I think we touched on this in another thread by I can't find it. We sail mostly on lakes, so we see shortened courses fairly often due to changing wind conditions. We were racing at my local club yesterday and the race committee set a standard course with a windward and leward mark (A and C) and finish line roughly in the middle of the course. The course called for two laps with an upwind finish. We had some nice wind at the start that quickly faded (naturally, right at the start signal). Given the time that had transpired the race committee decided to shorten course. We're leading the fleet and they pulled up and set anchor to the left of C-mark and we had completed a little more than 2/3 of that leg from A to C. We ran into this a couple of weeks ago at my club and the fleet sailed directly through the line, ignoring the "proper" way to round C mark.
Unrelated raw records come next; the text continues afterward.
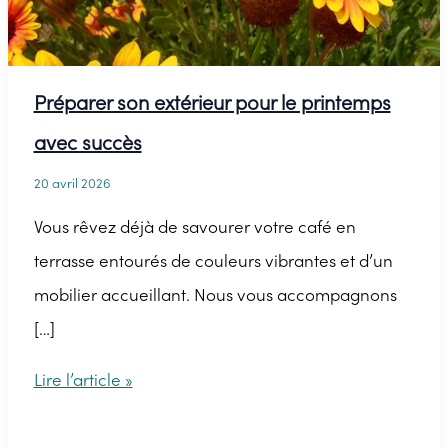
Préparer son extérieur pour le printemps
avec succès
20 avril 2026
Vous rêvez déjà de savourer votre café en
terrasse entourés de couleurs vibrantes et d’un
mobilier accueillant. Nous vous accompagnons
[…]
Préparer
Lire l’article »
son
extérieur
I was about the third boat in that mixed fleet race and, unsure of exactly how we should finish, followed suit and we were all scored.
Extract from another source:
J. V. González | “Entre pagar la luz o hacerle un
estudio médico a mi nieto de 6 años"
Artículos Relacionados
As I approached the finish line yesterday (in the lead this time) I rolled my eyes and cursed myself for not knowing the right answer on how to finish this race but given that I was scored last time by ignoring C as a mark, I sailed straight down the course and through the line (what was C mark now to starboard). I watched for the horn on the committee boat, saw her lift it up and hold it in the air (for what seemed like an eternity) and the horn went back down without a sound. I spun the boat hard, came back across the line, rounded C-mark, and crossed the line in the opposite direction and got the horn (whistle). Some boats behind me finished straight through, some others finished by rounding the mark first.

One extremely knowledgeable sailor (who was the second boat to approach the finish) insisted that the proper finish was the sail "from the direction of the last mark" straight through the finish line as per the how a finish line is defined in the RRS and how I had attempted to finish initially. A protest was filed and we'll hopefully get this resolved (and get the RC back to the right of the mark so this question doesn't have to come up again!). I spoke with the race committee after the race and they explained they started setting the shorten course this way because someone complained that by setting the finish line to the right of the mark favored those that were coming down the right side (as you are sailing) of the course. I can probably see this argument if the race committee is very late getting the shorten course established...but it's not much of a difference. To compensate, they started setting a shorten course to the left of the mark (as it is being approached) thinking that the fleet would need to round the mark first and it would eliminate the favor of extending the target (the mark or the finish line) to one side more than the other. Hopefully this will be an opportunity to get them to shorten on the right side (mark to port) of the mark so there will not be any question.

So, is it correct to sail straight through the line and ignore C-mark or round C-mark first and then finish as part of your rounding?